[Dataset excerpts]
>>>>>

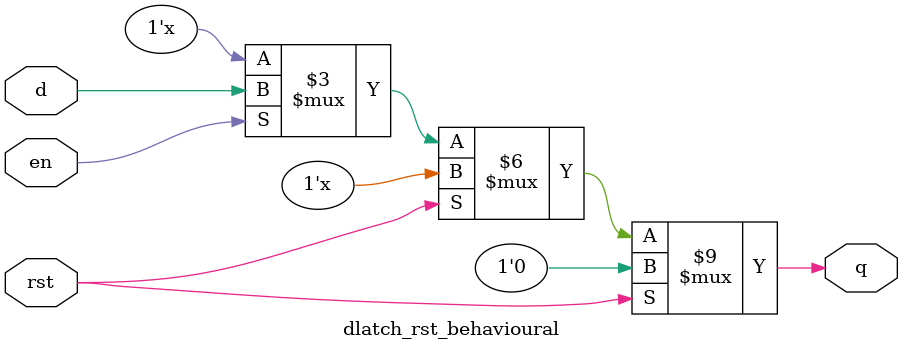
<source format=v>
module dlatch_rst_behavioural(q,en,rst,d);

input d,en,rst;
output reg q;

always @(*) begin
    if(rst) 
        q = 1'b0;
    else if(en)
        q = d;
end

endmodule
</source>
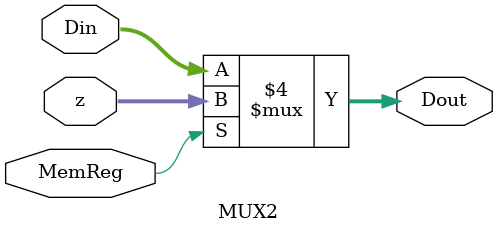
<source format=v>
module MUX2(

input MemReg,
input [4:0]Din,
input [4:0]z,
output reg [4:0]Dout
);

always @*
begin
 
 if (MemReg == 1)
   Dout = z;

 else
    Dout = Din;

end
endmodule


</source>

<<<<<

What the exercise asks:
Exclude the images and output the lines above exactly.

Exercise answer:
<source format=v>
module dlatch_rst_behavioural(q,en,rst,d);

input d,en,rst;
output reg q;

always @(*) begin
    if(rst) 
        q = 1'b0;
    else if(en)
        q = d;
end

endmodule
</source>
<source format=v>
module MUX2(

input MemReg,
input [4:0]Din,
input [4:0]z,
output reg [4:0]Dout
);

always @*
begin
 
 if (MemReg == 1)
   Dout = z;

 else
    Dout = Din;

end
endmodule


</source>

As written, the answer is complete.